— ФРАГМЕНТ ТЕКСТА —
Цензорская деятельность министра пропаганды Геббельса известна почти так же хорошо, как — сегодня — деятельность польских цензоров. Техника обработки информации и слова — идентична. То же самое отношение к слову, как носителю магической силы. Геббельс запрещает употреблять слово «пропаганда» в отрицательном смысле, например: вражеская пропаганда. Летом 1942 г. он запрещает использовать в пропаганде слова: «убийство» и «саботаж», чтобы не возбуждать недобрых мыслей. В феврале 1944 г., когда немецкие потери на Восточном фронте неимоверно возросли, он запрещает употребление выражения «пушечное мясо», когда речь идет о враге, чтобы не вызывать ассоциаций. Заменяя слова, Геббельс старается заменить реальность — реальностью становилось то, что говорил Геббельс. История гитлеровской Германии убедительнейшее свидетельство могущества Слова и техники его манипулирования. Население страны, окруженной со всех сторон могущественными врагами, ежедневно убеждаемое реальностью авиационных бомб, артиллерийских снарядов, победоносным маршем вражеских армий, продолжало до последней минуты верить в реальность геббельсовской пропаганды. Виктор Клемперер свидетельствует, что в апреле 1945 г., в окруженном Берлине, немцы ожидали, что 20 апреля, в день рождения фюрера произойдет чудо и враги исчезнут, как туман под солнцем. Это чудо — веру в Гитлера, в реальность, созданную его Словом — американский историк Херштейн называет «войной, которую Гитлер выиграл».

Воздействие Слова, советского языка продолжается семь десятилетий. Польша находится в «магическом кругу» советского языка четыре десятилетия. Она располагает в течение всего этого времени другим языком, языком церкви, который служит точкой отсчета, сравнением. И тем не менее, ее пример свидетельствует о том, что даже в наиболее благоприятных условиях тотальная власть над языком позволяет оказывать могучее воздействие, как на язык, так и прежде всего на сознание людей. В 1979 г. варшавское неофициальное издательство опубликовало материалы коллоквиума, организованного неофициальным «Обществом научных курсов», на тему «Язык пропаганды». В докладе социолога Стефана Амстердамского, в выступлениях лингвистов, историков, писателей (их имена не названы) анализировалось явление, которое я называю «советским языком», а поляки назвали «новомова», переведя термин Орвелла Newspeak. «Новомова» — советский язык со всеми его особенностями, только звучащий по-польски. Амстердамский выделяет четыре основных признака новомовы. Первый признак — важнейший: навязывание слову явного знака ценности. Знак ценности не имеет права вызывать сомнения, значение подчинено оценке. То, что обычно выявляется в речи, в новомове определяется на уровне слова. Первый признак новомовы — это однослойный язык. Второй признак — особый синтез прагматических и ритуальных элементов. Прагматичность — связана с функцией пропаганды, с необходимостью учитывать обстоятельства и аудиторию. Ритуальность связана с обязательностью в определенных ситуациях говорить так и только так. Ритуальность принципиально ограничивает прагматичность. Третий признак — магичность новомовы, т. е. представление желаемого, как если бы оно было реальностью. Употребление слова рождает реальность, неупотребление слова обрекает предмет — вещь, человека, факт, на исчезновение. Четвертый признак: слово появляется или исчезает по воле высшей инстанции.

— ЗАДАНИЕ A —
Определите, согласуются ли с фрагментом о языке пропаганды утверждения (i) Геббельс запретил употреблять в пропаганде слово «саботаж», (ii) Амстердамский выделяет пять признаков новомовы, (iii) материалы коллоквиума «Язык пропаганды» выпустило официальное издательство. Для каждого ответьте «да» или «нет» и точно процитируйте решающие слова фрагмента.
— ЗАДАНИЕ B —
Объясните в одном–трех предложениях, почему, согласно фрагменту о языке пропаганды, Геббельс запретил называть врага «пушечным мясом».
— ЗАДАНИЕ C —
Продолжите фрагмент о признаках новомовы, начав сразу после его последнего предложения.
Приведенные далее строки никак не связаны с фрагментом о языке пропаганды.

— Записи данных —
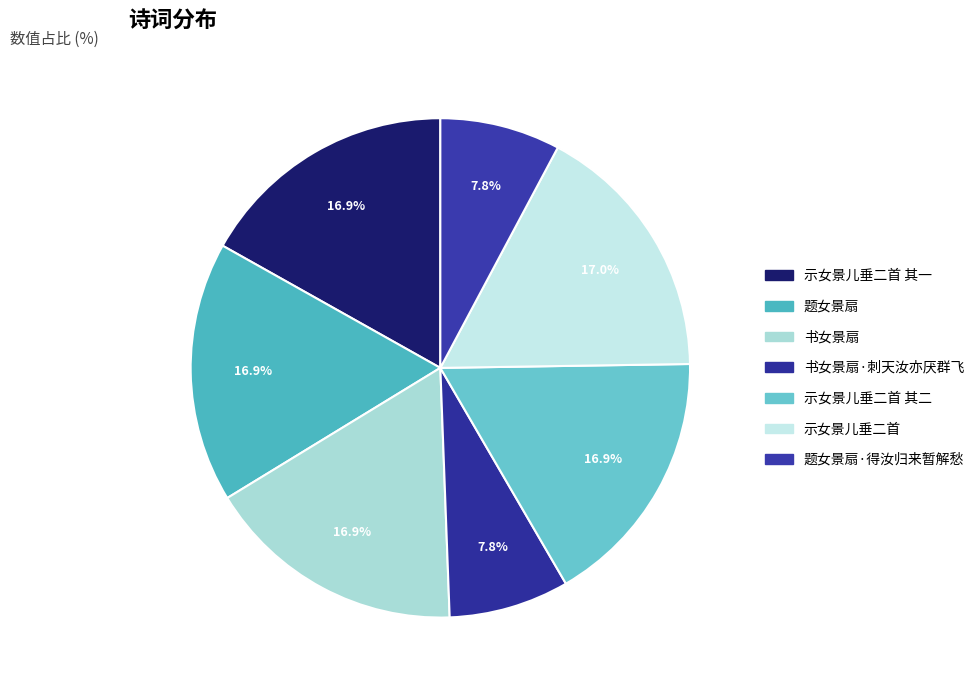

To the nearest percent, what portion does 示女景儿垂二首 其一 represent?

17%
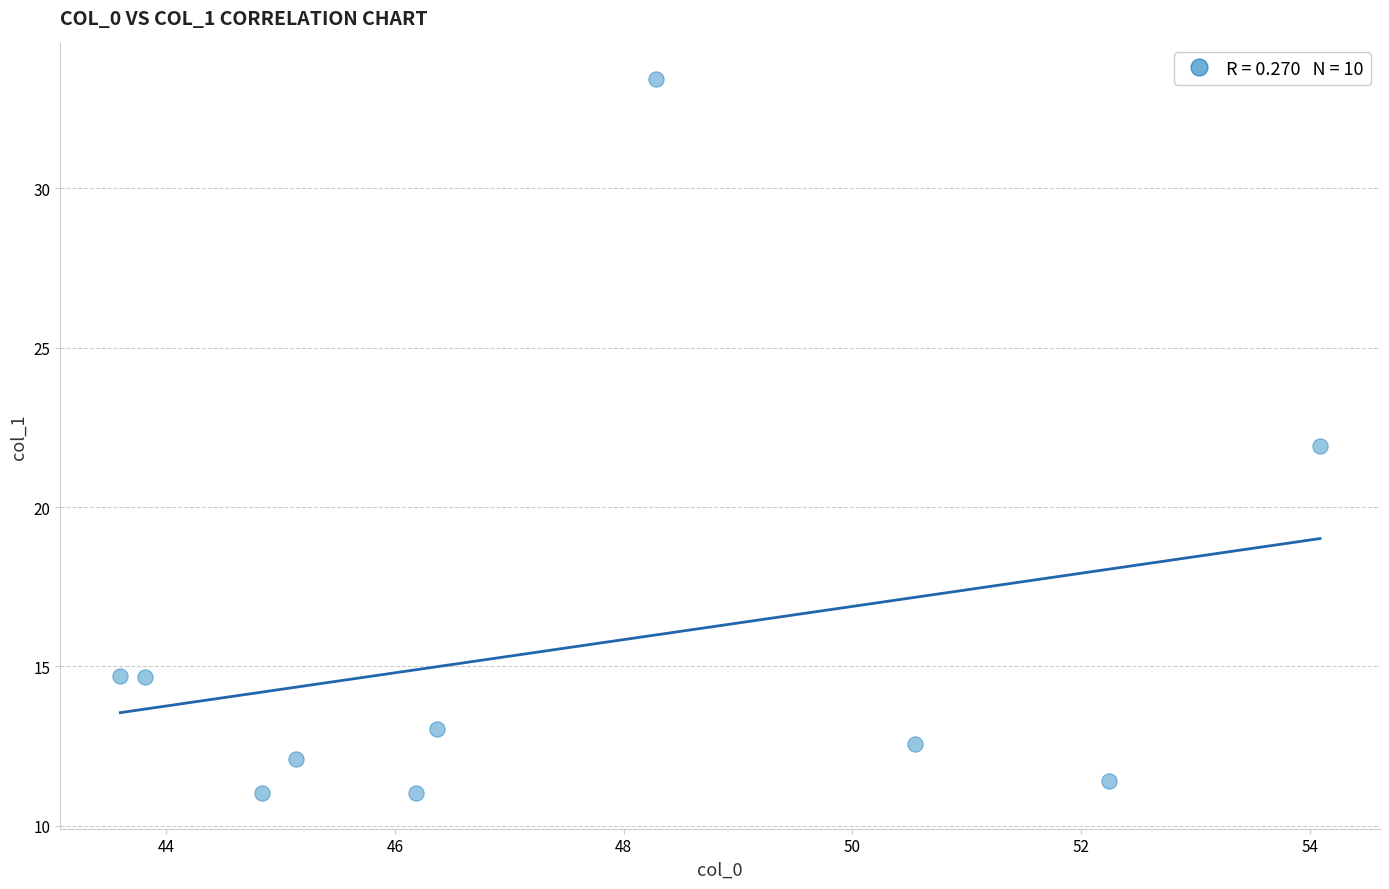

What is the average X value?

47.5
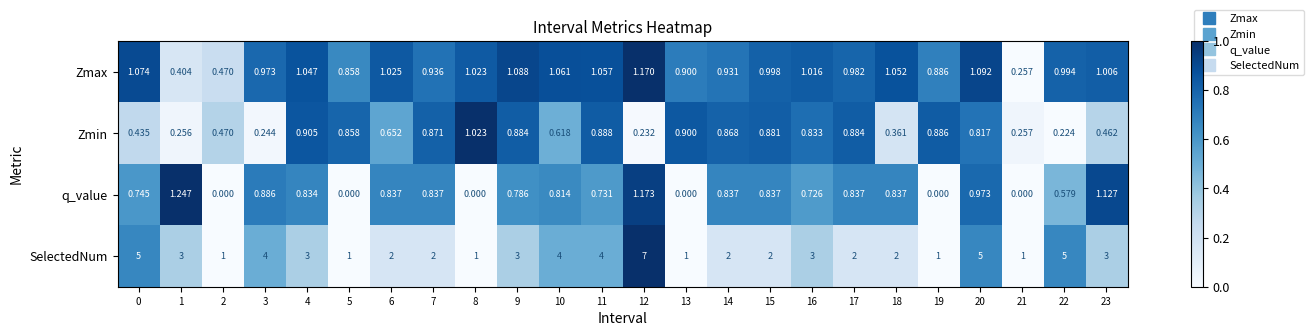

Is the value of Zmax at 9 greater than the value of SelectedNum at 7?

No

— ОТВЕТ A —
(i) Да: «Летом 1942 г. он запрещает использовать в пропаганде слова: «убийство» и «саботаж»».
(ii) Нет: «Амстердамский выделяет четыре основных признака новомовы».
(iii) Нет: «В 1979 г. варшавское неофициальное издательство опубликовало материалы коллоквиума».

— ОТВЕТ B —
В феврале 1944 г. немецкие потери на Восточном фронте неимоверно возросли. Геббельс запретил применять это выражение к врагу, чтобы оно не вызывало ассоциаций.

— ОТВЕТ C —
Участники варшавского коллоквиума привели примеры техники новомовы, техники обработки слова. Для поляков, например, слово «силы» во множественном числе — без прилагательного — может означать только силы зла: антисоциалистические, антисоветские, антипольские, с прилагательным это слово имеет всегда положительный оттенок: силы социализма, силы прогресса. В единственном числе слово «настроение» нейтрально, относится к человеку, во множественном числе — «настроения» — всегда имеет отрицательный оттенок: антисоветские, антисоциалистические настроения. Выражение «вода на мельницу» — по законам языка могло бы значить и «вода на мою мельницу», в польской новомове всегда значит: «вода на мельницу врага». Слово «чужой» в польской новомове означает не вообще чужеземца, но — немца и еврея, ни в коем случае, например, не советского человека, болгарина, даже не немца из ГДР.

Варшавский коллоквиум о языке пропаганды и новомове свидетельствует о том, что «языковое строительство», о котором писал в 1923 г. Григорий Винокур, добилось больших успехов — даже в Польше. Причем, польская новомова, строившаяся по советской модели, приобрела все качества нового языка, которые полвека назад выявил русский лингвист. Историки «Солидарности» отмечали — будут подчеркивать — важнейшую роль в рождении самоуправляемого профсоюзного движения свободной, бесцензурной печати. Многочисленные подпольные книги, газеты, журналы, выходившие в 1976—80 гг. разрывали магический круг новомовы, советского языка.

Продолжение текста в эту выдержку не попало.